▶ _Data for processing_:

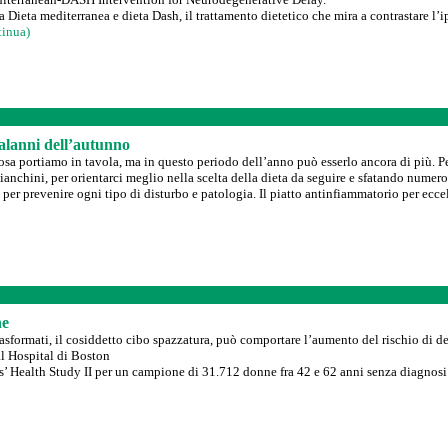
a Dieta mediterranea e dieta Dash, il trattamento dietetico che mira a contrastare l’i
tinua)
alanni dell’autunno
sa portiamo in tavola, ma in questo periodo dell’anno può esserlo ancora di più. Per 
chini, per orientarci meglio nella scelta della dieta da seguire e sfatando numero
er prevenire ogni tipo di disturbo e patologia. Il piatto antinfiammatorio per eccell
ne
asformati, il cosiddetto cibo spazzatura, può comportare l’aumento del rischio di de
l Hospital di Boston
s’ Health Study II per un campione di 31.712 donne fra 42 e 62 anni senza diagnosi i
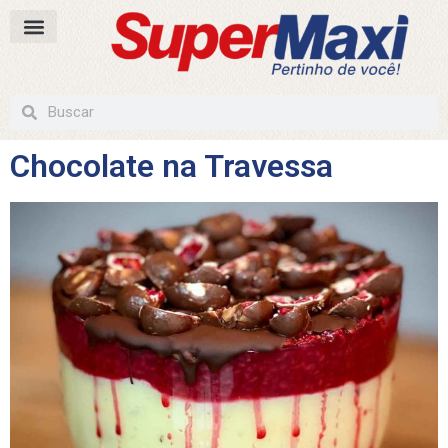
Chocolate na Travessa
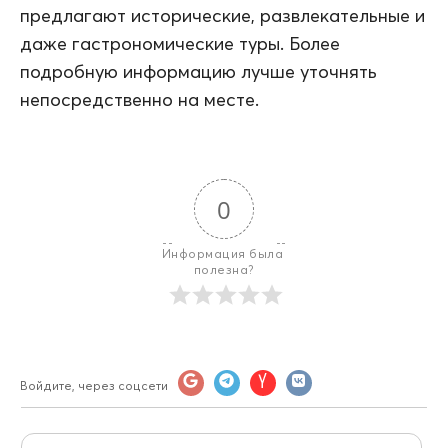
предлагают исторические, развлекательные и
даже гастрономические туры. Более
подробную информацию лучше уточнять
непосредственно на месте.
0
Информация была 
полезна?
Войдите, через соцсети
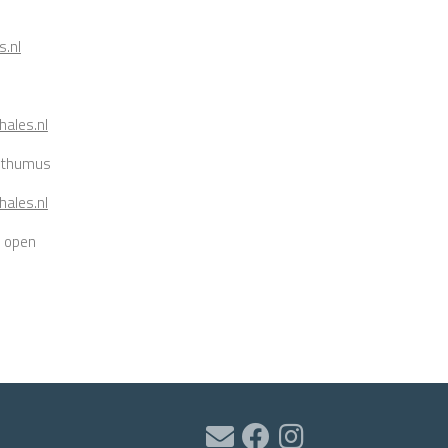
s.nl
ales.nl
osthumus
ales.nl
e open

▶ _Task_:
Could the listing above be printed again in full, with every picture omitted?

▶ _Response area_:
a Dieta mediterranea e dieta Dash, il trattamento dietetico che mira a contrastare l’i
tinua)
alanni dell’autunno
sa portiamo in tavola, ma in questo periodo dell’anno può esserlo ancora di più. Per 
chini, per orientarci meglio nella scelta della dieta da seguire e sfatando numero
er prevenire ogni tipo di disturbo e patologia. Il piatto antinfiammatorio per eccell
ne
asformati, il cosiddetto cibo spazzatura, può comportare l’aumento del rischio di de
l Hospital di Boston
s’ Health Study II per un campione di 31.712 donne fra 42 e 62 anni senza diagnosi i
Chocolate na Travessa
предлагают исторические, развлекательные и
даже гастрономические туры. Более
подробную информацию лучше уточнять
непосредственно на месте.
0
Информация была 
полезна?
Войдите, через соцсети
s.nl
ales.nl
osthumus
ales.nl
e open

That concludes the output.